**WHAT THE TASK ASKS**:
Which lines below hold the word "changes"? Report each one.

**AVAILABLE RECORDS**:
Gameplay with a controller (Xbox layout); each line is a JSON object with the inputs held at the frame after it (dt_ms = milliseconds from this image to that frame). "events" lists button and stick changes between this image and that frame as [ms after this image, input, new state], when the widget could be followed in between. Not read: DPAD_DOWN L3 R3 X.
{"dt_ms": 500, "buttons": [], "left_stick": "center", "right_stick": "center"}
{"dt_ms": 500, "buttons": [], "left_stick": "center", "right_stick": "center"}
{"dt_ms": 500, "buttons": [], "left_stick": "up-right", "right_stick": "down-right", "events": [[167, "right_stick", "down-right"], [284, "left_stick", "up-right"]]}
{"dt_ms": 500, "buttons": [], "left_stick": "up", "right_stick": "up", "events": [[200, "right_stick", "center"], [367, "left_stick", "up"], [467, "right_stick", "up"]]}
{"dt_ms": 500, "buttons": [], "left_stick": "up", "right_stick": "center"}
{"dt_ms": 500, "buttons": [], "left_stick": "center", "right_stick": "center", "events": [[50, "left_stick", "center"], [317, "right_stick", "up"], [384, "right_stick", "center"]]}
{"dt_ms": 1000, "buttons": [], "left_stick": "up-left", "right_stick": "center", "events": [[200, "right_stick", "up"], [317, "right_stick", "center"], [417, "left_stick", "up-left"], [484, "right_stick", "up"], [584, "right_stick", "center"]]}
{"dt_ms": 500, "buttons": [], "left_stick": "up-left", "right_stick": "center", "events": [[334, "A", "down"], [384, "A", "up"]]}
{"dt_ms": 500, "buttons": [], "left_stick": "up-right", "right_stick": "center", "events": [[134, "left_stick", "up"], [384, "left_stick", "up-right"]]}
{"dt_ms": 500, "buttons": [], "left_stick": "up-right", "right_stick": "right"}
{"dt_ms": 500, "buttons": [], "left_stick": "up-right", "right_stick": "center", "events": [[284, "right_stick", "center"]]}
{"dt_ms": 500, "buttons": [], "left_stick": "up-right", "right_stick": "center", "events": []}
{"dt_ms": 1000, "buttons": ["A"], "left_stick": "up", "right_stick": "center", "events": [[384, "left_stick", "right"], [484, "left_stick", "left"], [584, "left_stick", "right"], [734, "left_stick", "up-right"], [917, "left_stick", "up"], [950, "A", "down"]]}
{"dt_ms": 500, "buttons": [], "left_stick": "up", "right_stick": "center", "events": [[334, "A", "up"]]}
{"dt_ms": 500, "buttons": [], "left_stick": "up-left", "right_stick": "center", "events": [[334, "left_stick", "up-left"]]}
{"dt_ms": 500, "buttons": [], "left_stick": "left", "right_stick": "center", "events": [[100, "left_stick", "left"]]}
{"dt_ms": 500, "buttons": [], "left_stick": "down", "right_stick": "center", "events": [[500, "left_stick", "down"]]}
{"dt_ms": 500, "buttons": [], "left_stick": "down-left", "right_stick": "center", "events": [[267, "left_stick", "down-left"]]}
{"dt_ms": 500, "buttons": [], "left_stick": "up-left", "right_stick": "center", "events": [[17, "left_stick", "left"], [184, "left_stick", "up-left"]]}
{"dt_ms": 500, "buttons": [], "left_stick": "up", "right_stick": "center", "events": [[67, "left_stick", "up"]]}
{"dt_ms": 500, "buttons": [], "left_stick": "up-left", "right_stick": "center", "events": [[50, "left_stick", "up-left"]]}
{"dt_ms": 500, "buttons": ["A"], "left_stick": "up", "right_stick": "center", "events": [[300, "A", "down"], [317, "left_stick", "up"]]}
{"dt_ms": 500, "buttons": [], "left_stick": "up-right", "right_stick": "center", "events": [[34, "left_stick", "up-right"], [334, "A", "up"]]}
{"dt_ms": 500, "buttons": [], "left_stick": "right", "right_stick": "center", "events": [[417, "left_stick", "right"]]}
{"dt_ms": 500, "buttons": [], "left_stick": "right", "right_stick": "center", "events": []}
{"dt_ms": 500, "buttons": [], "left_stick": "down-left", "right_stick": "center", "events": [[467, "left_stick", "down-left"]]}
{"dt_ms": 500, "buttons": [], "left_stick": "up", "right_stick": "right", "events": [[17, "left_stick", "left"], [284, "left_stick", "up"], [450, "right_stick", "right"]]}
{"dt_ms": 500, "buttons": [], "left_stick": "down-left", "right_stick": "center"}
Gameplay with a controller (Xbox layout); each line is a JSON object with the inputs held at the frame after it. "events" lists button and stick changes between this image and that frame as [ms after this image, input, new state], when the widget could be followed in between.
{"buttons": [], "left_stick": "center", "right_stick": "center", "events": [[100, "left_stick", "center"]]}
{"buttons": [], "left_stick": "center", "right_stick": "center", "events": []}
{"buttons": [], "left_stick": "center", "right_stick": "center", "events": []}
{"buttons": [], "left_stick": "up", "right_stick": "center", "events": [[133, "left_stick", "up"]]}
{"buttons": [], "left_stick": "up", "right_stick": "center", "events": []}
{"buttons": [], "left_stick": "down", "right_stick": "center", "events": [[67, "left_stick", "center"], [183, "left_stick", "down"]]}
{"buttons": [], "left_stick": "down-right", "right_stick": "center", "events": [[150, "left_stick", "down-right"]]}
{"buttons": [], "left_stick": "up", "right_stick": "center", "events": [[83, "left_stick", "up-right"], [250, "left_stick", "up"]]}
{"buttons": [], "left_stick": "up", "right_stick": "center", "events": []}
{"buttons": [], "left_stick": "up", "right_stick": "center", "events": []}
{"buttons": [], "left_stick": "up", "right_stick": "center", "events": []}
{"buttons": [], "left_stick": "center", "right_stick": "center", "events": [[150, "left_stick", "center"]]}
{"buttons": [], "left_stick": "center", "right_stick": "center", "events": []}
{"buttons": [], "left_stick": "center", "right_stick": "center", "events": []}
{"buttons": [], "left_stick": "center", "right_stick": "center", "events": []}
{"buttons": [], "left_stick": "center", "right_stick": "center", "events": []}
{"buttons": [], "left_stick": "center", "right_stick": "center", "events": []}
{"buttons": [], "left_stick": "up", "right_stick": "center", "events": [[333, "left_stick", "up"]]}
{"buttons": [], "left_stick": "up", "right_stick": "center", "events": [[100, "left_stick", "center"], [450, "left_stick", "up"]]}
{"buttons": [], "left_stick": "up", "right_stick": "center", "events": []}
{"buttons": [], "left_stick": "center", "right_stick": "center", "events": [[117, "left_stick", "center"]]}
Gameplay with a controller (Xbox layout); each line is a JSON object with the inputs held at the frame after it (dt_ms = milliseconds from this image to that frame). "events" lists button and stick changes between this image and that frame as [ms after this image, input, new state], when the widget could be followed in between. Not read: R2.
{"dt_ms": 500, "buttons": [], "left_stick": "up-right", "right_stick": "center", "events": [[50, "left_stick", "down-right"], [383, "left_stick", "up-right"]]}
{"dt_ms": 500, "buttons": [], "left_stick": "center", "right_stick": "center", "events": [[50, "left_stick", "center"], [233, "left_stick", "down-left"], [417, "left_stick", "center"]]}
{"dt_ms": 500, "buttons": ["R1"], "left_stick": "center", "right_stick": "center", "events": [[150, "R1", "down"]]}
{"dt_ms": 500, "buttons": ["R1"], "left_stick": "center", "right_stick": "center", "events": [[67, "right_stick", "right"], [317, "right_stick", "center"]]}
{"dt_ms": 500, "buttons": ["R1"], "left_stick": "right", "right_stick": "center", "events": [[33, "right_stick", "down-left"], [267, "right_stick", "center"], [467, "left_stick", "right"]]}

**FINAL ANSWER**:
Gameplay with a controller (Xbox layout); each line is a JSON object with the inputs held at the frame after it (dt_ms = milliseconds from this image to that frame). "events" lists button and stick changes between this image and that frame as [ms after this image, input, new state], when the widget could be followed in between. Not read: DPAD_DOWN L3 R3 X.
Gameplay with a controller (Xbox layout); each line is a JSON object with the inputs held at the frame after it. "events" lists button and stick changes between this image and that frame as [ms after this image, input, new state], when the widget could be followed in between.
Gameplay with a controller (Xbox layout); each line is a JSON object with the inputs held at the frame after it (dt_ms = milliseconds from this image to that frame). "events" lists button and stick changes between this image and that frame as [ms after this image, input, new state], when the widget could be followed in between. Not read: R2.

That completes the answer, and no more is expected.